● **What is needed**
An exact reprint of all the records is the expected answer.

[Items listed in a dataset]
——

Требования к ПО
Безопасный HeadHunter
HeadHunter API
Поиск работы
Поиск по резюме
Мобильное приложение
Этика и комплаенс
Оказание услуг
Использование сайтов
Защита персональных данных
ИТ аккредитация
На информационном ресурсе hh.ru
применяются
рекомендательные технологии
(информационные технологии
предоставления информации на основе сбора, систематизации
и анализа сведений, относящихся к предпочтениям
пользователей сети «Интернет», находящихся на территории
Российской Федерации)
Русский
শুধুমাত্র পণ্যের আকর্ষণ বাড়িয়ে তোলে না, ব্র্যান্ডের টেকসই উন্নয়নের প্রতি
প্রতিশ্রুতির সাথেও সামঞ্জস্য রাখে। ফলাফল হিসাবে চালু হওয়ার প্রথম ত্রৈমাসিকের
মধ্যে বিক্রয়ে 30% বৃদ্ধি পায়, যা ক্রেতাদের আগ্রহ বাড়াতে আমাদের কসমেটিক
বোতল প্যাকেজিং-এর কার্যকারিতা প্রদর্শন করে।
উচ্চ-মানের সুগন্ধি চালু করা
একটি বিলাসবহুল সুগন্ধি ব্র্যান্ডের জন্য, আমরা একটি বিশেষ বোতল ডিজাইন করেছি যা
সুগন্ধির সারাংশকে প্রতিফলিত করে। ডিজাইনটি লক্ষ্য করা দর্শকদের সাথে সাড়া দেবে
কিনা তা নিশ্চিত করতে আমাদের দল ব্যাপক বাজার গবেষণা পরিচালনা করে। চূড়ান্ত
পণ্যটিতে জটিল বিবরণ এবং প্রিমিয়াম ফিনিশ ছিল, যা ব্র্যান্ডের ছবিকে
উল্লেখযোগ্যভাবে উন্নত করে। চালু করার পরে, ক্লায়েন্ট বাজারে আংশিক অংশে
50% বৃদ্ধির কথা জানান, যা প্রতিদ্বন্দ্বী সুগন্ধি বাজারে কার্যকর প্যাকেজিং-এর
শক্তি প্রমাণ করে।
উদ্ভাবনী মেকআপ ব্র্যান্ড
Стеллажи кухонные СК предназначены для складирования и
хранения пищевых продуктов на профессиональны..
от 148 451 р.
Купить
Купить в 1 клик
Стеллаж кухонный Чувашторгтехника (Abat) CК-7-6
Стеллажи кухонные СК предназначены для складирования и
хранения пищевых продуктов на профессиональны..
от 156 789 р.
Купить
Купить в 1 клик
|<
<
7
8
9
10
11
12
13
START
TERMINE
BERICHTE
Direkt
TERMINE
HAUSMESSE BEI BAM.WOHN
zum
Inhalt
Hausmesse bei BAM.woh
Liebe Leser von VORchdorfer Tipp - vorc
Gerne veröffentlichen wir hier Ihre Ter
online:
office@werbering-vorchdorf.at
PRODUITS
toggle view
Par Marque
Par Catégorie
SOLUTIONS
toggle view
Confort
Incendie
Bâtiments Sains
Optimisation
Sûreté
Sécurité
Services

——

● **Exercise output**
Требования к ПО
Безопасный HeadHunter
HeadHunter API
Поиск работы
Поиск по резюме
Мобильное приложение
Этика и комплаенс
Оказание услуг
Использование сайтов
Защита персональных данных
ИТ аккредитация
На информационном ресурсе hh.ru
применяются
рекомендательные технологии
(информационные технологии
предоставления информации на основе сбора, систематизации
и анализа сведений, относящихся к предпочтениям
пользователей сети «Интернет», находящихся на территории
Российской Федерации)
Русский
শুধুমাত্র পণ্যের আকর্ষণ বাড়িয়ে তোলে না, ব্র্যান্ডের টেকসই উন্নয়নের প্রতি
প্রতিশ্রুতির সাথেও সামঞ্জস্য রাখে। ফলাফল হিসাবে চালু হওয়ার প্রথম ত্রৈমাসিকের
মধ্যে বিক্রয়ে 30% বৃদ্ধি পায়, যা ক্রেতাদের আগ্রহ বাড়াতে আমাদের কসমেটিক
বোতল প্যাকেজিং-এর কার্যকারিতা প্রদর্শন করে।
উচ্চ-মানের সুগন্ধি চালু করা
একটি বিলাসবহুল সুগন্ধি ব্র্যান্ডের জন্য, আমরা একটি বিশেষ বোতল ডিজাইন করেছি যা
সুগন্ধির সারাংশকে প্রতিফলিত করে। ডিজাইনটি লক্ষ্য করা দর্শকদের সাথে সাড়া দেবে
কিনা তা নিশ্চিত করতে আমাদের দল ব্যাপক বাজার গবেষণা পরিচালনা করে। চূড়ান্ত
পণ্যটিতে জটিল বিবরণ এবং প্রিমিয়াম ফিনিশ ছিল, যা ব্র্যান্ডের ছবিকে
উল্লেখযোগ্যভাবে উন্নত করে। চালু করার পরে, ক্লায়েন্ট বাজারে আংশিক অংশে
50% বৃদ্ধির কথা জানান, যা প্রতিদ্বন্দ্বী সুগন্ধি বাজারে কার্যকর প্যাকেজিং-এর
শক্তি প্রমাণ করে।
উদ্ভাবনী মেকআপ ব্র্যান্ড
Стеллажи кухонные СК предназначены для складирования и
хранения пищевых продуктов на профессиональны..
от 148 451 р.
Купить
Купить в 1 клик
Стеллаж кухонный Чувашторгтехника (Abat) CК-7-6
Стеллажи кухонные СК предназначены для складирования и
хранения пищевых продуктов на профессиональны..
от 156 789 р.
Купить
Купить в 1 клик
|<
<
7
8
9
10
11
12
13
START
TERMINE
BERICHTE
Direkt
TERMINE
HAUSMESSE BEI BAM.WOHN
zum
Inhalt
Hausmesse bei BAM.woh
Liebe Leser von VORchdorfer Tipp - vorc
Gerne veröffentlichen wir hier Ihre Ter
online:
office@werbering-vorchdorf.at
PRODUITS
toggle view
Par Marque
Par Catégorie
SOLUTIONS
toggle view
Confort
Incendie
Bâtiments Sains
Optimisation
Sûreté
Sécurité
Services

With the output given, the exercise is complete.